Pro Perspectives 7/25/19

July 25, 2019

We heard from the ECB this morning.  Draghi was expected to step up his "ready to act" rhetoric, but was unlikely to do anything.  That was the case.

As we discussed yesterday, an official change in policy direction by the Fed next week (cutting rates, a three year rate hiking campaign), should be enough to ease the pressure on the global economy, without requiring a move by the ECB and more stimulus from the BOJ. 

Let's talk about earnings and tomorrow's GDP report. 

The theme of the year has been concern about the slowing economy.  While it hasn't reflected much in the data, the fear has been driven by the prospects of eroding global confidence

The first place that tends to show up is in financial markets.  We saw it late last year, as U.S. and global stocks plunged.  

But if we look at how the consumer has done through the first half of 2019, there are no signs of a loss of confidence.  The consumer discretionary sector is up 25% year-to-date, outperforming the broader market (which is up 20%). 

Earnings have continued to beat expectations in consumer related businesses.  We saw it early in the earnings seasons in Q1 and Q2, from the performance of the consumer businesses within the big banks.  Today, Starbucks gave us another barometer on the consumer (a beat on earnings, with 26% year-over-year earnings growth).  Expedia, the online travel booking site beat on earnings, with 9% growth in booking revenue from the same period a year ago.  

Why has the consumer held in strong this year, in the face of a confidence shock to end 2018? 

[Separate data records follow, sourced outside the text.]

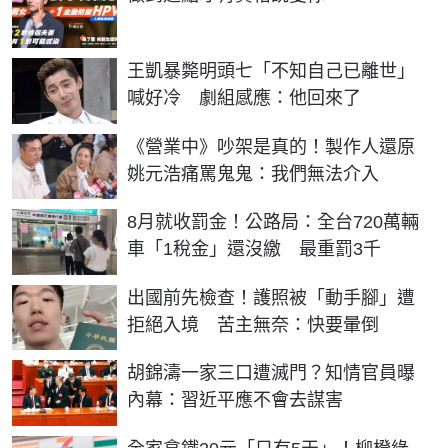
王凱暴斃明頭七「不知自己已離世」
喊好冷 劇組感應：他回來了
《營業中》吵架是真的！製作人還原
姚元浩痛罵鬼鬼：我們無法介入
8月就收罰金！公路局：全台720萬輛
車「1稅金」還沒繳 最重罰3千
出國前先檢查！護照被「動手腳」遭
拒絕入境 苦主無奈：快要暈倒
胡錦濤一家三口遭滅門？知情官員曝
內幕：習近平應不會去謀害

The Fed (and global central banks) answered the call.  The did what they've done for the past decade — promising to do whatever it takes to keep the economy moving forward, and to avert any economic shocks.  That's enough to keep people spending and investing.  But a trade deal will be needed (soon) to keep it going.
We get the first look at Q2 GDP tomorrow morning.  The Atlanta Fed model is looking for just 1.3% growth in the quarter.  With consumption contributing 70% of that reading, this GDP number looks setup for a positive surprise.